Dose reductions and temporary dose interruptions may be used as clinical strategies for OAA-related toxicities management [33]. While initial dose reductions are often related to age, this study indicated that older adults tended to be more likely to experience dose reductions and treatment interruptions than younger adults during capecitabine treatment courses, however, such differences were not statistically significant. The limited sample size can be one of the potential explanations for the non-significance. One previous study of patients receiving infusion chemotherapies (oxaliplatin plus fluoropyrimidines) instead of oral chemotherapy (capecitabine) [34] reported significantly more elderly patients compared to younger participants experiencing dose reductions and treatment interruptions. Current literature suggests that elderly patients have higher risks for dose reductions while taking capecitabine [35]. One study focused on capecitabine monotherapy for colorectal cancer has reported that dose reductions and dose interruptions occurred in 17–24% of patients who experienced HFS [7]. This seems to be aligned with our results that the severity of HFS was significantly associated with dose reductions. However, the severity of HFS was not significantly associated with dose interruptions, although patients with dose interruptions tended to have more severe HFS.

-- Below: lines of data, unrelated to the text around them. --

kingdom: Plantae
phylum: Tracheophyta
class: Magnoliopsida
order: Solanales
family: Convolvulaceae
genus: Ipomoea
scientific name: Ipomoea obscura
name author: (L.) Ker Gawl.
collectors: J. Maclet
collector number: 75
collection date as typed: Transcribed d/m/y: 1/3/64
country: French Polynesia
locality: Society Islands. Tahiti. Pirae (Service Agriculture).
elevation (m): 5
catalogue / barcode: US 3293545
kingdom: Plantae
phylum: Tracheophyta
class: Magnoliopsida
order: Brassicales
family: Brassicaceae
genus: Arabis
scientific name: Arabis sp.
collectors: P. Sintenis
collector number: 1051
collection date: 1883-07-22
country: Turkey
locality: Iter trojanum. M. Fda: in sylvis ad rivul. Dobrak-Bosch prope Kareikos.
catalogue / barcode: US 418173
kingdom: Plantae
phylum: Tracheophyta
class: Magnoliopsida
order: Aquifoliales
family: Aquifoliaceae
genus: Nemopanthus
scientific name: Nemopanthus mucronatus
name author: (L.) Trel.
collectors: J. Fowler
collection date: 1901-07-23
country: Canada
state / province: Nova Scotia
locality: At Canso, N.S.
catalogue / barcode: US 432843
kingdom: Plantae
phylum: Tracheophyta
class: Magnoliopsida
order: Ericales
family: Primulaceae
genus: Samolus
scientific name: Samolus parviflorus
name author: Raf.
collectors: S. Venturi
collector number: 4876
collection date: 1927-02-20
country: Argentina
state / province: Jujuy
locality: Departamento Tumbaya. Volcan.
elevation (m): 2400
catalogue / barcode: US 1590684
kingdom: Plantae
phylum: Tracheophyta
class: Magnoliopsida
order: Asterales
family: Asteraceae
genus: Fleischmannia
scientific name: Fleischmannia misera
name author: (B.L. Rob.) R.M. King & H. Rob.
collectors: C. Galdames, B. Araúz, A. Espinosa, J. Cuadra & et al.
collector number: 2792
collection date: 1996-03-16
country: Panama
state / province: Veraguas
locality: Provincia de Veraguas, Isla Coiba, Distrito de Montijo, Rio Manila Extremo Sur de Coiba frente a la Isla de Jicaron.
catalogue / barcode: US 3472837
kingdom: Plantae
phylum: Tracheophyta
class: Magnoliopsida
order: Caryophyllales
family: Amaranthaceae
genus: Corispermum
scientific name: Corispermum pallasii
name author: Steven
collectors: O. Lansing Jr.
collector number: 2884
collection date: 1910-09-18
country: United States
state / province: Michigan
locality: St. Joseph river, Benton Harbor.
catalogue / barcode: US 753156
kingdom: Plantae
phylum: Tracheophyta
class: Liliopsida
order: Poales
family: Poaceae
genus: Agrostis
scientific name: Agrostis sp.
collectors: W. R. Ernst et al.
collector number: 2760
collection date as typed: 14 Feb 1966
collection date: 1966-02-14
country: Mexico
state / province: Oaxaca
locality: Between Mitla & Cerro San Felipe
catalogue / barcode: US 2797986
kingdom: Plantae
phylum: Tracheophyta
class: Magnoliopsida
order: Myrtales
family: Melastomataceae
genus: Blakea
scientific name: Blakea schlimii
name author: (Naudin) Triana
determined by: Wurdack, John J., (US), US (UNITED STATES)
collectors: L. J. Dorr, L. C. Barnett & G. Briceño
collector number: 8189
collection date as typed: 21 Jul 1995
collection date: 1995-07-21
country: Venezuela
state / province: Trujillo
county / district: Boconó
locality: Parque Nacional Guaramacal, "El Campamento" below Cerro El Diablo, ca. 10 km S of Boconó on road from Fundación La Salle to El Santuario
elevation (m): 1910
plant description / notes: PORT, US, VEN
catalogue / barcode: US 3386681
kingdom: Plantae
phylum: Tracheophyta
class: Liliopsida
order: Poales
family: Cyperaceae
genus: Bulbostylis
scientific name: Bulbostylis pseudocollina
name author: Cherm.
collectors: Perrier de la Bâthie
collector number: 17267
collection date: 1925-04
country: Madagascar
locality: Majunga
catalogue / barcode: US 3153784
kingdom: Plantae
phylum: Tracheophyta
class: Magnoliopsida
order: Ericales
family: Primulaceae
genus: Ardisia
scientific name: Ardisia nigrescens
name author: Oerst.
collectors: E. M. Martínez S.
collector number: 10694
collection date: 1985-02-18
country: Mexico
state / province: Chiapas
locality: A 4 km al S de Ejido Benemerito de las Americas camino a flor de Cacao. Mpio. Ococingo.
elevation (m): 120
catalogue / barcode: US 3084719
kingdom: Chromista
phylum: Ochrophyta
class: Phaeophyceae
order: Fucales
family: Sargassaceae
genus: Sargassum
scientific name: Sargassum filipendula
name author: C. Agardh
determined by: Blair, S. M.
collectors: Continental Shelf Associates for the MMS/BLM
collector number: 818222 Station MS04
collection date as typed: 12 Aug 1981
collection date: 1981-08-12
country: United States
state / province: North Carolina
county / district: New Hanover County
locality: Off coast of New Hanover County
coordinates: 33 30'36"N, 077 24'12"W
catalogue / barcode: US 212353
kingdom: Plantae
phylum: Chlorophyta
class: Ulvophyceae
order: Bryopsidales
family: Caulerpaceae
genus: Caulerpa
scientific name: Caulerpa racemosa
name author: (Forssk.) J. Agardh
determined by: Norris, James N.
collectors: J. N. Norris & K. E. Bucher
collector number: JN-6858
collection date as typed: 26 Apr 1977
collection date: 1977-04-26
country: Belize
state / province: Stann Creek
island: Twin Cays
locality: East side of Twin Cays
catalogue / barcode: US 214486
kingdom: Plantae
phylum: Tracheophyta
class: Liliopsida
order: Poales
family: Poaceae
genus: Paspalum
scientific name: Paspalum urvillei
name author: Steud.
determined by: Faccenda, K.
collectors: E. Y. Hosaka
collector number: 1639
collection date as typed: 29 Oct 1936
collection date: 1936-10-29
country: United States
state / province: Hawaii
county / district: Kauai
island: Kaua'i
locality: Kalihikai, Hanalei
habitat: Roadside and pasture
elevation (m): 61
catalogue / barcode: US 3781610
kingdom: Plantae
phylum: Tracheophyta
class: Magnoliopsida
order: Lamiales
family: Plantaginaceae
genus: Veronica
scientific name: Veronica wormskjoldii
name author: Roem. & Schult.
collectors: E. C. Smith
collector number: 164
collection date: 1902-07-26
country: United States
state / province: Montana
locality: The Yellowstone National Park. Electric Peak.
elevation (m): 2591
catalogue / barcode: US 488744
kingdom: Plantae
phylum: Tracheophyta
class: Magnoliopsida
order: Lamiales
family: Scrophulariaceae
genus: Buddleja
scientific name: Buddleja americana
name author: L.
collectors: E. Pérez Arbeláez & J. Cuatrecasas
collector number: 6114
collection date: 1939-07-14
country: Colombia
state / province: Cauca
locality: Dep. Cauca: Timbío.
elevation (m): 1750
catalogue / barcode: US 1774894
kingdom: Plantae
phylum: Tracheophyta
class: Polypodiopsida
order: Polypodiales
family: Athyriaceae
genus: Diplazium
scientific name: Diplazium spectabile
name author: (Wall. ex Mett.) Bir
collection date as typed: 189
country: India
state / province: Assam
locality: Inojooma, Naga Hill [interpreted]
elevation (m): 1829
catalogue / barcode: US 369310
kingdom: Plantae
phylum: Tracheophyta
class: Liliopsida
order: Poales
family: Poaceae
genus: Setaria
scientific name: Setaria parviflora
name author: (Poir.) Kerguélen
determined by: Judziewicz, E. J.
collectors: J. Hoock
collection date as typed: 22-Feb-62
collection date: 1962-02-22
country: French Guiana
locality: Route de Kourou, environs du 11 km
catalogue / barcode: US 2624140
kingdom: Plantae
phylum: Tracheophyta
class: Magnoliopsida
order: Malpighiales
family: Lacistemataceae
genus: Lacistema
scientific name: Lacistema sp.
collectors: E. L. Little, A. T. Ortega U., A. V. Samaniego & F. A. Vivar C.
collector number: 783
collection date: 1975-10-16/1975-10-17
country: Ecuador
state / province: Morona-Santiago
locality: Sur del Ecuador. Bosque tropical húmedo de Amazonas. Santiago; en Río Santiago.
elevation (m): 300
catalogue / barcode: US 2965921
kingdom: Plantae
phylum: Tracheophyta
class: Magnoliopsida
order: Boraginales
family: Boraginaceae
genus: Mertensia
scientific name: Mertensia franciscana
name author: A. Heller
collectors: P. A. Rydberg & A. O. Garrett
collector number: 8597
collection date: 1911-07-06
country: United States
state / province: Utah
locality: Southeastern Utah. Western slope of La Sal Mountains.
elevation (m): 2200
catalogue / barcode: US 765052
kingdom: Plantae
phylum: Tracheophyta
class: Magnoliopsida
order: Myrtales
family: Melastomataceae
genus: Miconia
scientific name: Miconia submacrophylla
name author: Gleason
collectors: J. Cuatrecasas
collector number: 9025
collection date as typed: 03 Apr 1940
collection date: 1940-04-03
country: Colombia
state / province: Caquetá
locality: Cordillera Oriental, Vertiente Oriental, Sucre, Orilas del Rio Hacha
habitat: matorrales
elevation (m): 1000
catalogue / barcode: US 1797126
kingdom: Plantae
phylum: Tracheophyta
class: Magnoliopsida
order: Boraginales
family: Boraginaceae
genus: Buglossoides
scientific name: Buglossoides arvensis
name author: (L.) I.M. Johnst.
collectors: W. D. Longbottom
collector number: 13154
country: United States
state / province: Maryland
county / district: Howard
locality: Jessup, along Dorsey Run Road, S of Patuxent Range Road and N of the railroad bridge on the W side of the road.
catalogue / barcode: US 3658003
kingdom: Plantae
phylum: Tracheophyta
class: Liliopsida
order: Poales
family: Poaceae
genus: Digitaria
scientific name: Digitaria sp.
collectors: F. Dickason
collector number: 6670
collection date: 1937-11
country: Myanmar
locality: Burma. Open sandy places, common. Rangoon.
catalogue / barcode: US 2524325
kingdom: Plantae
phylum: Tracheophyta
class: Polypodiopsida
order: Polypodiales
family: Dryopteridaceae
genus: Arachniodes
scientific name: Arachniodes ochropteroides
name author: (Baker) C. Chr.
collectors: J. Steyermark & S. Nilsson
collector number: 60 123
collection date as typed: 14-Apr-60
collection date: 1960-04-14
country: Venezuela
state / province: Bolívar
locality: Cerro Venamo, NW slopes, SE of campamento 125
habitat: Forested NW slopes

Dose reduction was associated with a few demographic and clinical characteristics in this study. For example, those with breast cancer were more likely to have dose reductions than other types of cancers, which may explain why females were found to be more likely to have dose reductions than males. One previous study observed greater capecitabine side-effect severity in female patients [36]. Females might have experienced some severe side effects that led to their dose reduction. Finally, since capecitabine dose reductions can be a toxicity management strategy, it may explain why patients on capecitabine monotherapy were more likely to experience dose reductions than those on the combination of capecitabine with other chemotherapy.